Neutralization assay

Under BSL2/3 conditions, MLV-gag/pol and MLV-CMV plasmids were co-transfected into HEK293T cells along with full-length or variously truncated SARS-CoV1 and SARS-COV2 spike plasmids using Lipofectamine 2000 to produce single-round of infection competent pseudo-viruses. The medium was changed 16 hours post transfection. The supernatant containing MLV-pseudotyped viral particles was collected 48h post transfection, aliquoted and frozen at −80 °C for neutralization assay. Pseudotyped viral neutralization assay was performed as previously described with minor modification (Modified from TZM-bl assay protocol³⁶). 293T cells were plated in advance overnight with DMEM medium +10% FBS + 1% Pen/Strep + 1% L-glutamine. Transfection was done with Opti-MEM transfection medium (Gibco, 31985) using Lipofectamine 2000. The medium was changed 12 hours after transfection. Supernatants containing the viruses were harvested 48h after transfection. 1) Neutralization assay for plasma. plasma from COVID donors were heat-inactivated at 56°C for 30 minutes. In sterile 96-well half-area plates, 25μl of virus was immediately mixed with 25 μl of serially diluted (3×) plasma starting at 1:10 dilution and incubated for one hour at 37°C to allow for antibody neutralization of the pseudotyped virus. 10,000 HeLa-hACE2 cells/ well (in 50ul of media containing 20μg/ml Dextran) were directly added to the antibody virus mixture.
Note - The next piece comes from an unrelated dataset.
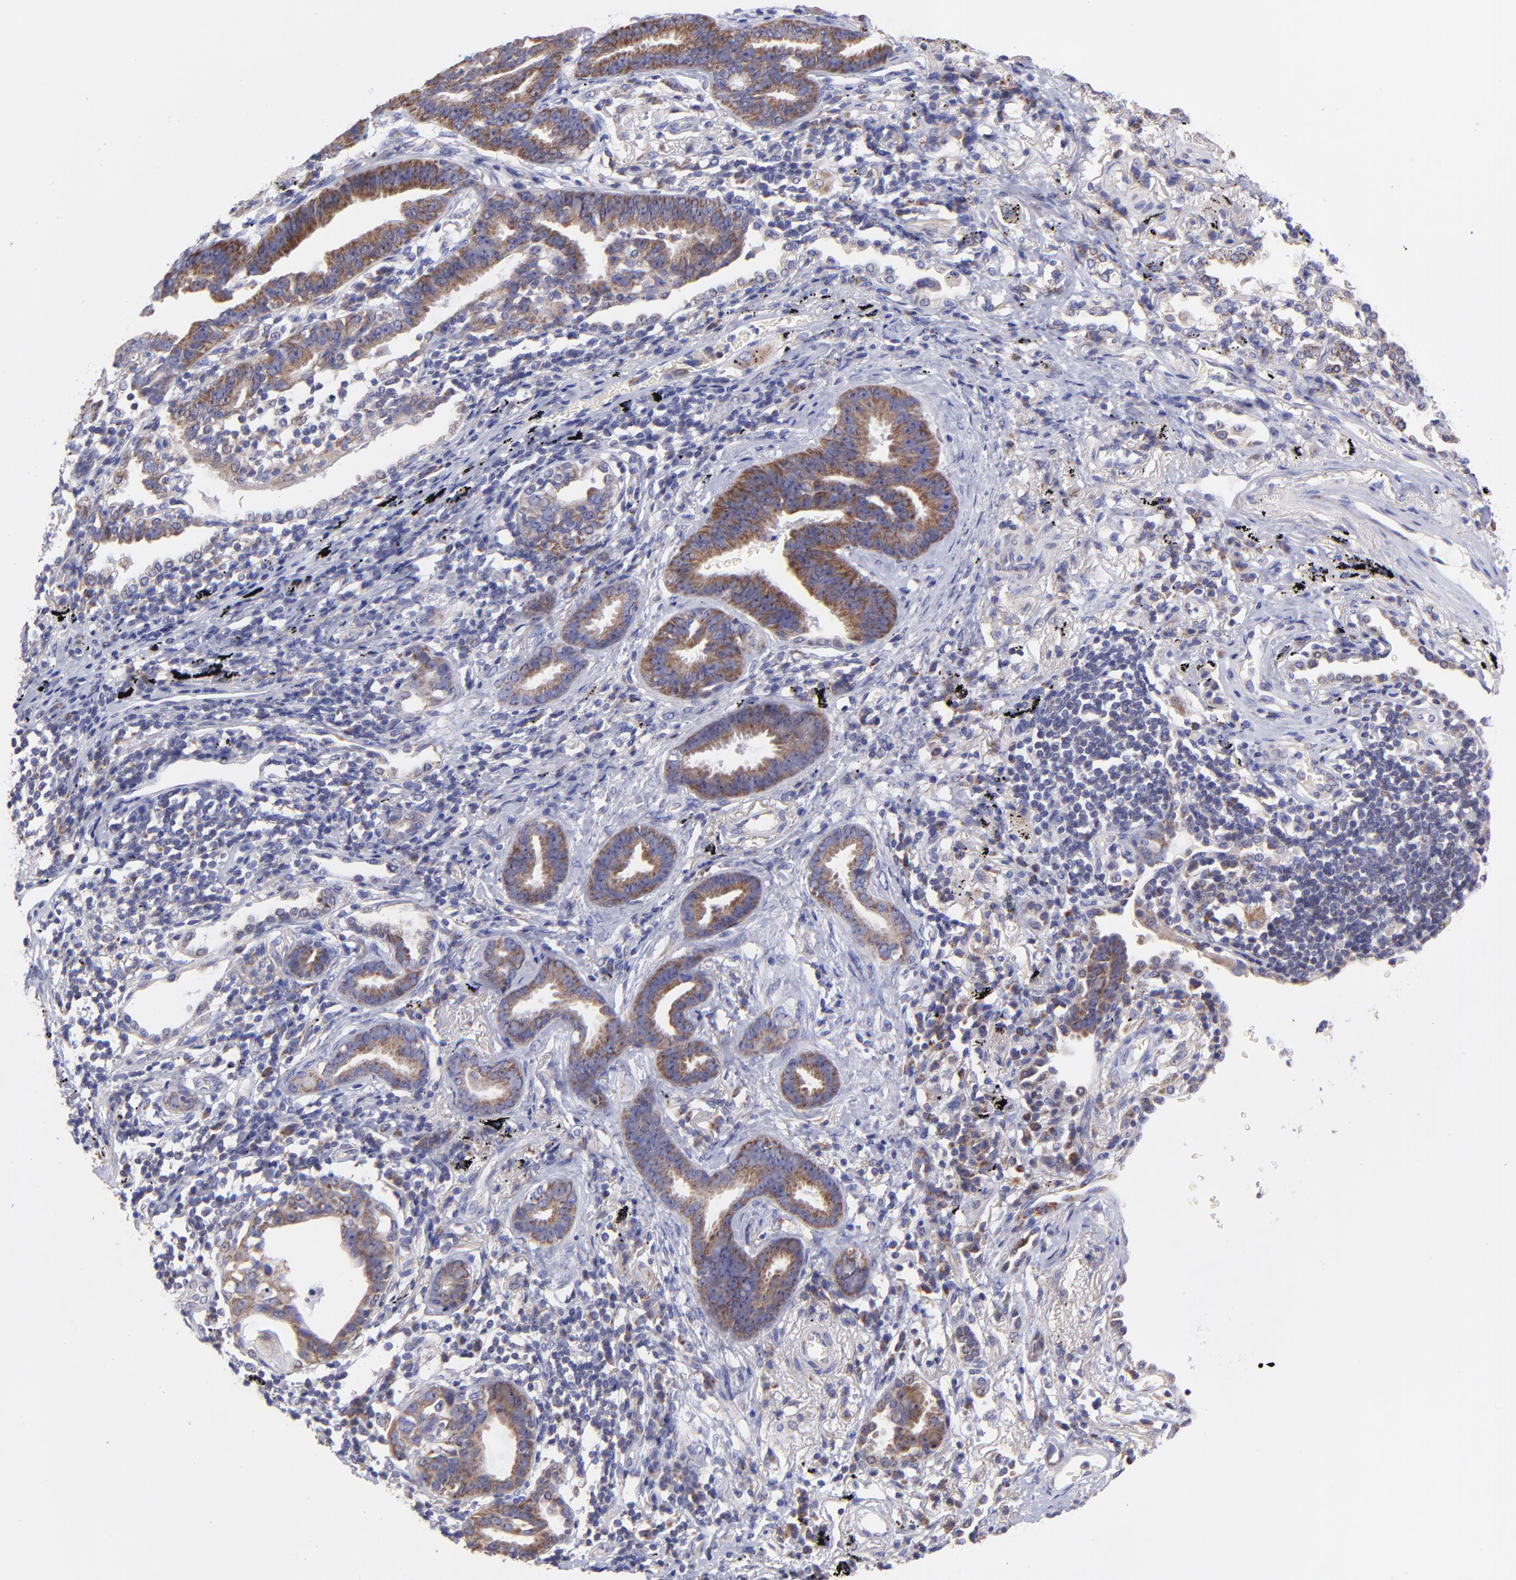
{"staining": {"intensity": "moderate", "quantity": "25%-75%", "location": "cytoplasmic/membranous"}, "tissue": "lung cancer", "cell_type": "Tumor cells", "image_type": "cancer", "snomed": [{"axis": "morphology", "description": "Adenocarcinoma, NOS"}, {"axis": "topography", "description": "Lung"}], "caption": "Tumor cells show moderate cytoplasmic/membranous expression in about 25%-75% of cells in lung cancer (adenocarcinoma).", "gene": "NDUFB7", "patient": {"sex": "female", "age": 64}}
Plates were incubated at 37°C for 42 to 48 h. Following the infection, HeLa-hACE2 cells were lysed using 1× luciferase lysis buffer (25mM Gly-Gly pH 7.8, 15mM MgSO4, 4mM EGTA, 1% Triton X-100). Luciferase intensity was then read on a Luminometer with luciferase substrate according to the manufacturer’s instructions (Promega, PR-E2620). 2) Neutralization assay for monoclonal antibodies. In 96-well half-area plates, 25ul of virus was added to 25ul of fivefold serially diluted mAb (starting concentration of 50ug/ml) and incubated for one hour before adding HeLa-ACE2 cell as mentioned above. Percentage of neutralization was calculated using the following equation: 100 × (1 − (MFI of sample − average MFI of background) / average of MFI of probe alone − average MFI of background)).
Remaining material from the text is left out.